I addressed this in my post (last two paragraphs). (Note: I just fixed a small typo in that post that may have caused confusion.) We are not "always allowed" to postulate whatever SET will match the data; there are other criteria we can use to judge whether the postulated SET is reasonable. Yes, that's a judgment call, but so is every statement about correspondence of theory with experiment.
 
  • #112
PeterDonis said:
I addressed this in my post (last two paragraphs). (Note: I just fixed a small typo in that post that may have caused confusion.) We are not "always allowed" to postulate whatever SET will match the data; there are other criteria we can use to judge whether the postulated SET is reasonable. Yes, that's a judgment call, but so is every statement about correspondence of theory with experiment.

Yes, you missed my point I guess, I meant the postulated SET in this case has no correspondence with experiment because no experiment has ever detected it and some claim it might never be.
Actually my questios was no rhetorical, what kind of observation would count as counterexample in your opinion?
 
  • #113
TrickyDicky said:
I meant the postulated SET in this case has no correspondence with experiment because no experiment has ever detected it and some claim it might never be.
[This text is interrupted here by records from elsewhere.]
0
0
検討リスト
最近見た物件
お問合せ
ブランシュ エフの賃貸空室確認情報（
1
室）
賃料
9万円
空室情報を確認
It's not true that "no experiment has ever detected it"; the observations of galaxy rotation curves and the dynamics of the universe count as such experiments. A more accurate statement would be "no non-gravitational experiment has ever detected it, and some claim it might never be".

TrickyDicky said:
Actually my questios was no rhetorical, what kind of observation would count as counterexample in your opinion?

An observation that doesn't match the predictions of the standard EFE with a physically reasonable SET. Actually, for the cases we've discussed in this thread, the list of physically reasonable SET's is pretty short: perfect fluids just about covers it, with the proviso that the "dark energy" SET, which is a constant times the metric, counts as a "perfect fluid" where the pressure is equal to minus the energy density. For some of the cases (such as the case I gave of two objects that fall together and collide), we would also have to include non-zero kinetic energy and momentum components, and possibly shear stresses. This general category of SETs is used in numerical simulations in GR all the time; for example, the binary pulsar calculations that match up so well with the Hulse-Taylor observations, were done using this kind of SET. The animation of two black holes merging, which Q-reeus mentioned, also ultimately depends on the same kind of SET, since that's what's used to validate the initial form of the metric around each black hole due to the object that collapsed to form it. The rest of the evolution of the merger, AFAIK, follows simply from the vacuum EFE when you have two black holes separated in space.